KEY POINTS:
Former Fay Richwhite executive Rob Cameron, an advocate of state-owned asset sales, is to lead a Government taskforce intended to find ways to bolster New Zealand's sharemarket.
Commerce Minister Lianne Dalziel yesterday gave details of the team which "will see the Government and private sector work together to develop New Zealand's capital markets".
Cameron has been appointed to chair the group, which also includes NZX chief executive Mark Weldon and Fletcher Building chief executive Jonathan Ling, who this week repeated a warning his company, one of the NZ market's leading lights, was under pressure to move to the ASX.
The other six members include senior figures from the sharebroking, banking and funds management industries.
The Capital Development Taskforce will report to senior ministers and develop a "blueprint and action plan" to be released late next year.
Yesterday Cameron said the taskforce would take a broad approach.
"We'll be looking at key constraints and opportunities for the development of the financial system and capital markets, identifying and discussing choices about what you might do to improve their performance and identifying which bits the private sector are involved in and which might involve public policy."
Last year his investment banking firm Cameron and Partners published a report touting the benefits of partially listing large SOEs, including an improvement in the size and depth of the sharemarket and widening the range of choices available to investors.
Cameron helped to develop the state-owned-enterprise model when working at the Treasury during the early 1980s, and also oversaw the sharemarket float of Telecom in the early 1990s when working for merchant bankers Fay Richwhite.
Weldon has also repeatedly expressed his support for a partial float of some SOEs to help address his market's lack of depth and growth.

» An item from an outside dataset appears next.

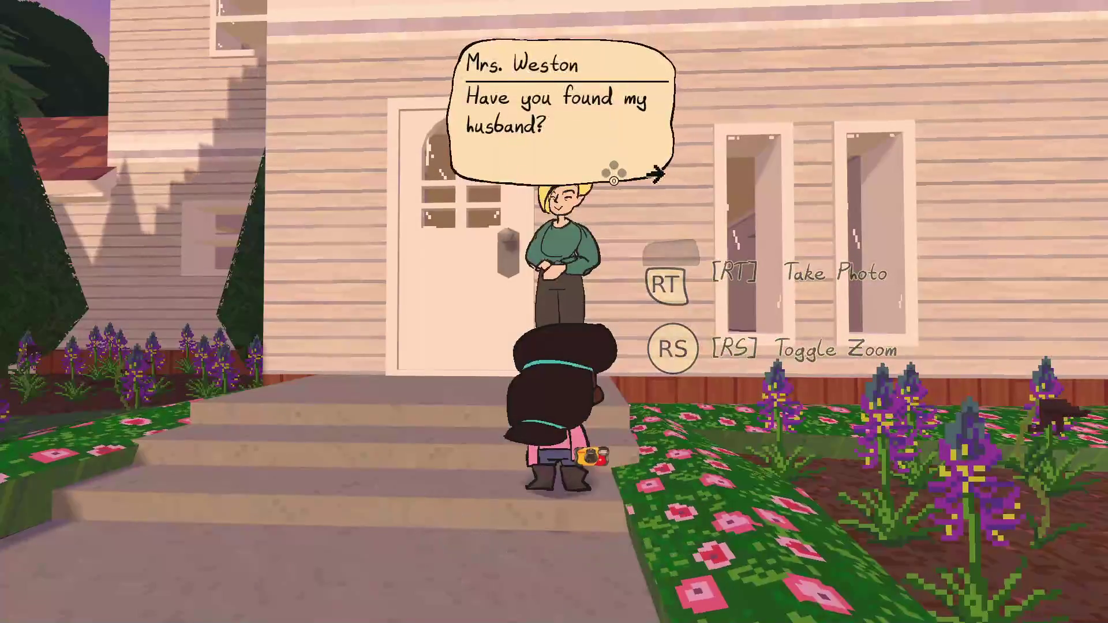
key("e")
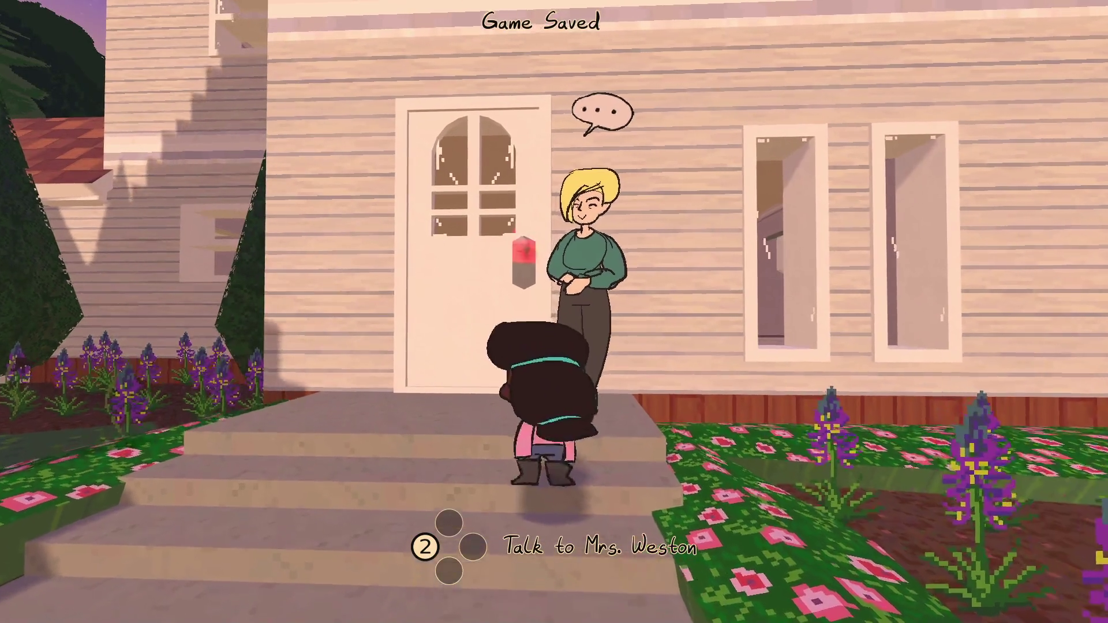
key("e")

One local market watcher from a large international investment bank believed the partial float of SOEs would inevitably be one of the taskforce's recommendations. "Of course they'll vote for Christmas."

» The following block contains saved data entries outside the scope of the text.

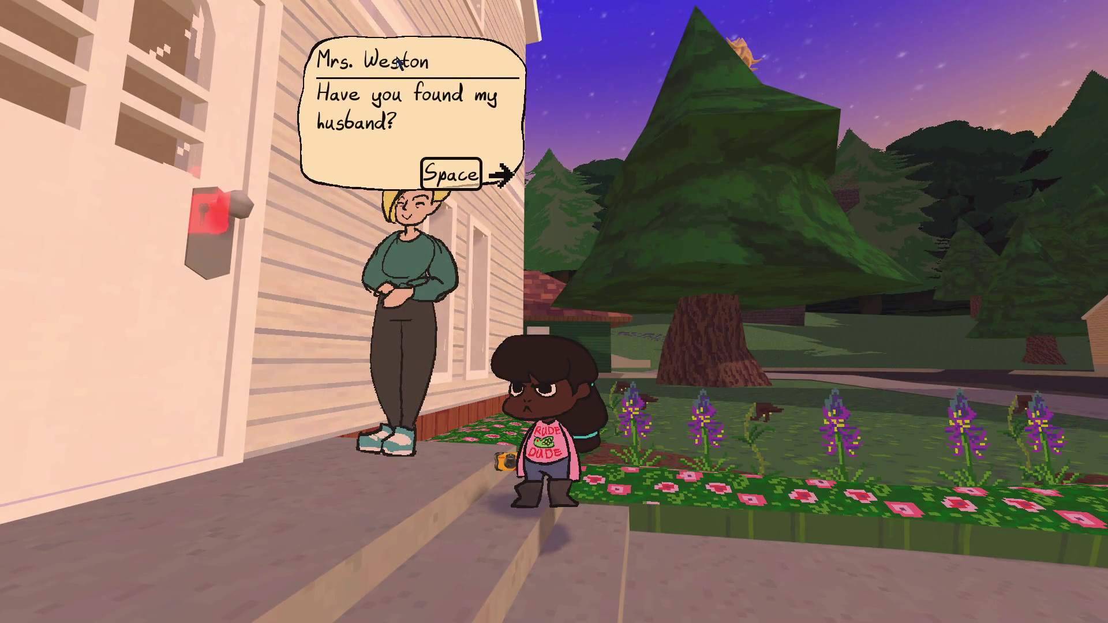
key("space")
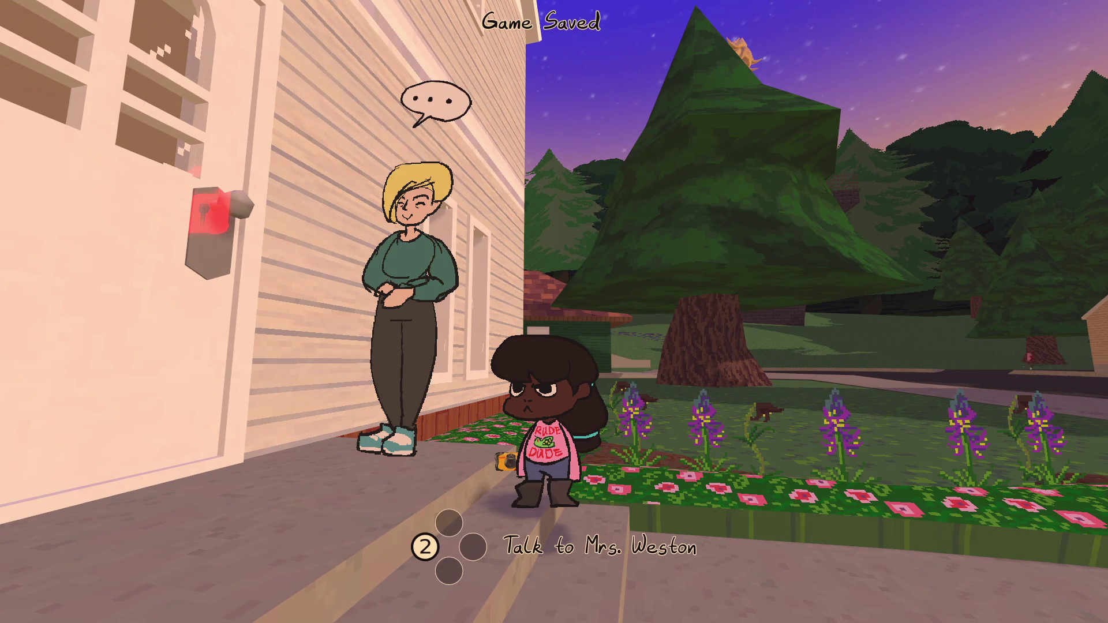
Cross the road to the cabin porch and play through Bill's dialogue.
key("w")
key("d")
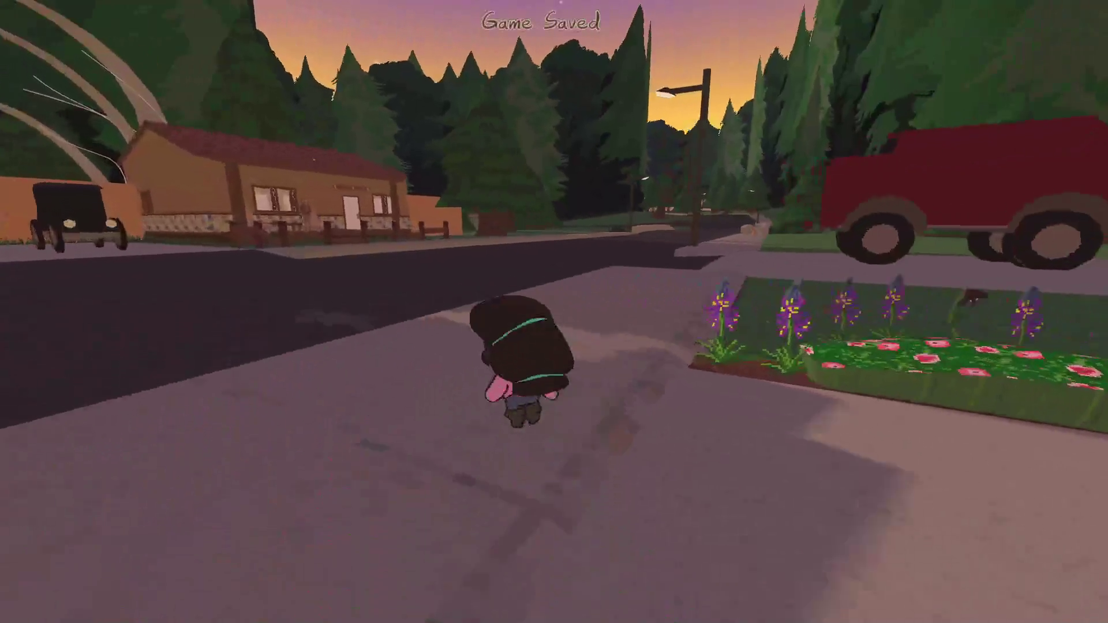
key("a")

But he believed the most significant issues facing the sharemarket were the often poor quality of companies allowed to list and a relatively lax regulatory environment.
"People don't mind investing in Fletcher Building and the price going up and down, that's what markets do.
"People do mind investing in Feltex to find the company goes bust.
"That in my view is the first place they should start," the analyst said.
"The second place they've got to move to is regulation around investor protection. Whether it's finance companies or whatever, across the board, it's got to be dealt with at a central Government level.
"There has got to be much more serious penalties and NZX should absolutely not be the frontline regulator, they should be taken out of that business and the Securities Commission and enforcement rules should be beefed up."
But Cameron said taskforce members would put aside self interest and conflicts of interest "and actually make a serious contribution to getting a better outcome for the economy overall".
THE TASKFORCE
Rob Cameron: Chairman, Investment banker, architect of SOE model
Mark Weldon: NZX chief executive
Scott St John: Managing director of sharebrokers First NZ Capital
Adrian Orr: Chief executive of the Guardians of the New Zealand Superannuation Fund, former Reserve Bank Deputy Governor
Gareth Morgan: Economist and fund manager
Rob McLeod: Business Roundtable chairman, tax expert
Franceska Banga: Chief executive New Zealand Venture Investment Fund
Nigel Williams: ANZ National Bank corporate and commercial banking director and also a director of NZX
Cathy Quinn: Member of Securities Commission, partner of Minter Ellison Rudd Watts specialising in corporate, securities and competition law.
Jonathan Ling: Chief executive of Fletcher Building.